The most significant part of this is the reconstruction of buildings, for which at least 80 billion dollars must be estimated, according to the report. At least 74 billion dollars are needed for the transport sector and at least 47 billion dollars for the energy infrastructure.

In total, Russia has razed 210,000 buildings to the ground, as an extensive data investigation by the New York Times shows. These include 106 hospitals, 109 churches and 708 schools. The regions in the east of the country are the most affected.

How the money is to be raised remains unclear even after this conference. In Kiev, there were high hopes of concrete financial commitments beforehand, but none were forthcoming. At the conference in London last year, the international community pledged 60 billion dollars. But that is only a fraction of the amount needed.

Meanwhile, EU Commission President Ursula von der Leyen expressed hope that the frozen Russian state assets would be used for financing. “Now we’ll make Russia pay,” she called out to the conference participants to applause. At the G-7 summit in Italy on Thursday, ways will be discussed “so that Ukraine can benefit more from the frozen money.”

In total, the G7 froze around 300 billion euros of state assets of the Russian central bank after the outbreak of the war in Ukraine. However, more than two thirds of this is in the EU. The group of states has so far not wanted to confiscate the money. Germany is seen as the main obstacle. After more than two years of discussion, the EU Commission decided at the end of March to at least give the interest income from the frozen assets to Ukraine.

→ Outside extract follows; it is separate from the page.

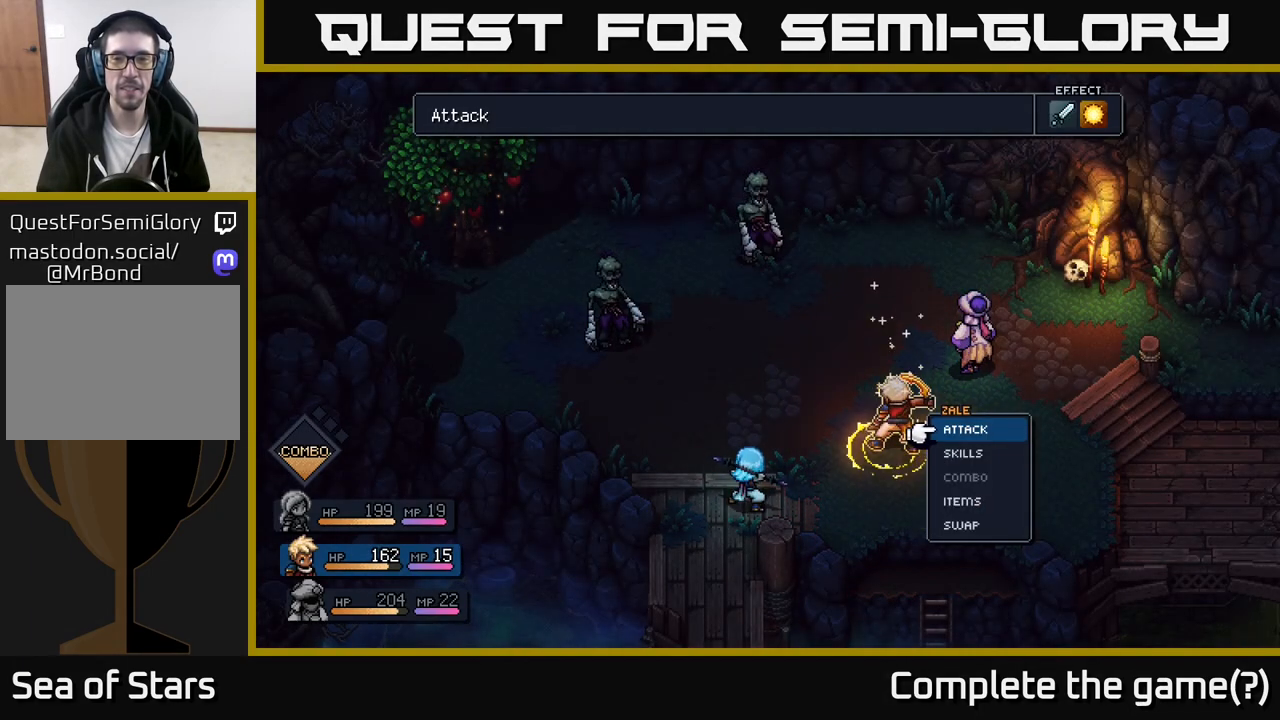
{"buttons": [], "left_stick": "center", "right_stick": "center", "events": [[117, "left_stick", "center"], [150, "A", "down"], [200, "A", "up"]]}
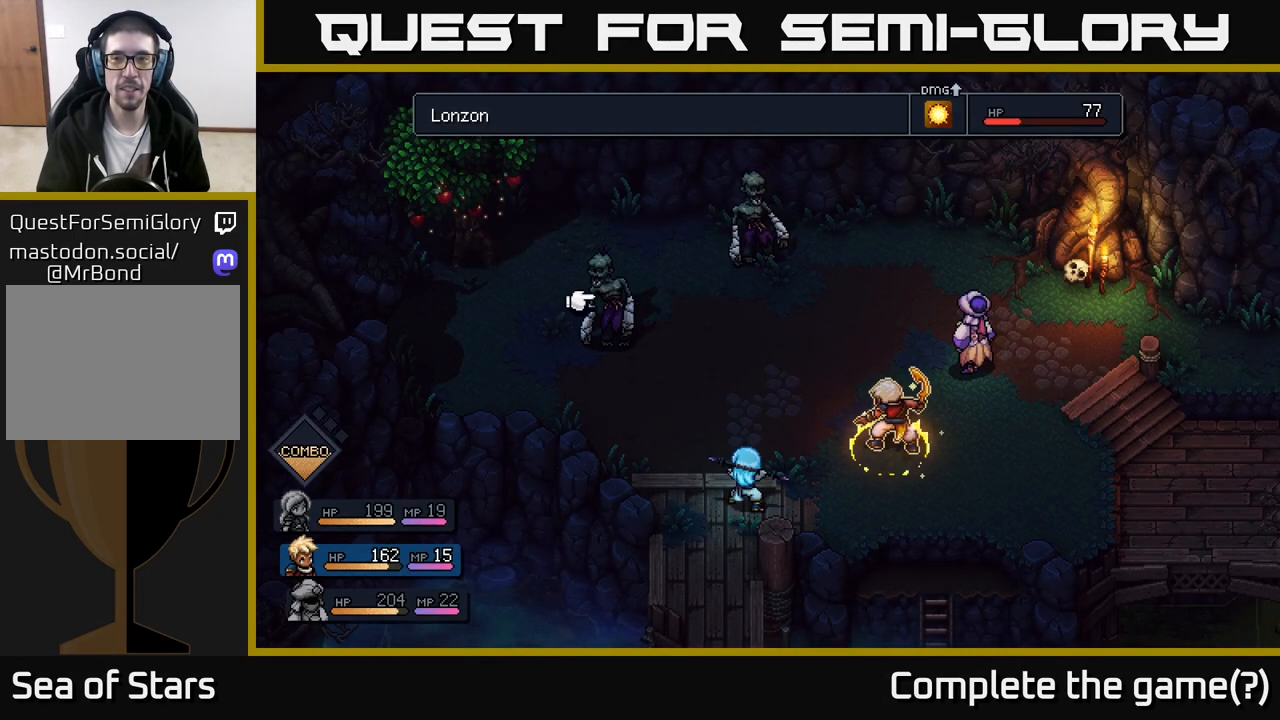
{"buttons": [], "left_stick": "center", "right_stick": "center", "events": [[233, "left_stick", "left"], [450, "left_stick", "center"]]}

However, this only amounts to 1.5 billion euros per year. Von der Leyen announced that this would be transferred to Ukraine in July. In order for the confiscation to take place, the legal situation in many EU countries would have to be changed. Estonia’s Prime Minister Kaja Kallas advocated this on Tuesday. “We have to make Russia pay, otherwise the money will have to come from our taxpayers,” she said. Tallinn has already created the legal conditions for this.